Know your fleet: A look back at the origin and continuing evolution of the CTL
By Peter T. YengstJanuary 04, 2022
It seems like a daily occurrence – every direction you turn, you see a growing number of irregularities, inequalities and gaps forming all around us. While the writing may be splattered all over the walls and right before our eyes, these changes often occur at a very slow pace and over a long period of time. They can be impossible to see unless you look back and spot the trend as it emerges.
This is true in many areas of life in general as well as some much closer to home, specifically, the growing gap between skid-steer loader and compact track loader (CTL) sales. There is a divergence that has been growing between these siblings over the past two decades that really accelerated during the pandemic.
Let’s take a brief trip back to the early 2000s, where our story of these two compact dynamos really takes shape. We’ve followed skid-steer loaders as far back as the late 1980s, but for the sake of this discussion, let’s focus primarily on when the CTL entered the scene around the year 2000. The skid steer was well known and had surged from sales of less than 30,000 units in the late 80s to roughly 73,000 units in 2000 - a very successful story indeed for all OEMs participating, which included familiar names like Case, New Holland, Gehl, John Deere and the market-dominating Bobcat, which accounted for half of annual sales.
CTL’s cool trick
When the world began to take note of CTLs in 2000, sales were a mere 3,300 units, less than 1/20th of the skid-steer loader market. Yet it didn’t take long for this new variant to become a hit as it had a cool trick the skid steer couldn’t match – it didn’t skid. The CTL floated, sometimes gracefully, over certain surfaces the skid steer dreaded. CTLs enjoyed getting dirty and especially flourished when it came to slick areas and muddy job sites.
The CTL was also more forgiving on loose ground and turf, leaving a smaller footprint than its wheeled sibling. Those attributes gained much attention in short order and sales exploded more than 650% between 2000 and 2006. That success didn’t come at any great detriment to skid steers, as demand ranged between 50,000 to 60,000 annual unit sales over that same timeframe. The two brothers each had their purpose and loyal following of contractors and landscapers.
Enter the housing crisis and subsequent great financial collapse. Both markets took a staggering hit along with pretty much all other earthmoving machine segments. As the markets began emerging from the rubble, both skid steers and CTLs climbed their way back. Yet in 2015, it became apparent that the recovery was becoming K-shaped and CTLs took the lead for the first time. Sales of CTLs exceeded 40,000 units compared to 37,000 skid steers sold that year. From that point, CTLs have never looked back.
CTL gap grows
The Coronavirus added to the growing sales gap, as 2020 sales actually ended up positive for CTLs with a gain of roughly 12% year over year, versus a 7%
decline for skid steers.
As of today, CTLs command nearly three times the sales volume of the skid steer market. Together, both had a combined sales total of over 100,000 units in 2020, a silver lining considering the bloodbath the rest of the markets endured.
Over the years, Bobcat has reigned supreme in both the skid steer and compact track loader markets, so the shift has been a win-win situation for the top dog (or cat).
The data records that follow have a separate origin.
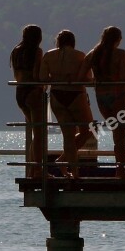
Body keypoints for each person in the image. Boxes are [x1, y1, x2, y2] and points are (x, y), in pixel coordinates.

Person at [78, 26, 125, 179]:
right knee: (120, 135)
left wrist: (96, 81)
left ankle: (123, 166)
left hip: (101, 97)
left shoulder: (93, 54)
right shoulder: (121, 54)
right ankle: (121, 170)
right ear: (118, 39)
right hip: (119, 95)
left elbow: (81, 76)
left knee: (115, 132)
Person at [40, 30, 95, 178]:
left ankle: (72, 170)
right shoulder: (80, 55)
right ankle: (65, 162)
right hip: (76, 94)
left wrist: (57, 79)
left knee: (68, 136)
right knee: (88, 129)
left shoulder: (48, 56)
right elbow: (87, 78)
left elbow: (43, 78)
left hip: (57, 95)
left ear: (58, 42)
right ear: (73, 41)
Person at [11, 25, 47, 178]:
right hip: (33, 91)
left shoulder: (16, 51)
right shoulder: (37, 51)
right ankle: (37, 170)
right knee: (39, 134)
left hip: (20, 92)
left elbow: (16, 75)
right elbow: (37, 74)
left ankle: (33, 169)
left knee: (35, 132)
Other major CTL suppliers include Caterpillar, Kubota, Deere, Takeuchi, Manitou and ASV.
We expect skid steers to maintain a firm position with tens of thousands of annual unit sales, but the machine that spawned the CTL 20 years ago will never see the No. 1 spot again.
Similar evolutions have taken place in automobiles, and even more recently, with the advent of electric vehicles after more than a century of internal combustion power, where it also could take some time to see the true divergence take place.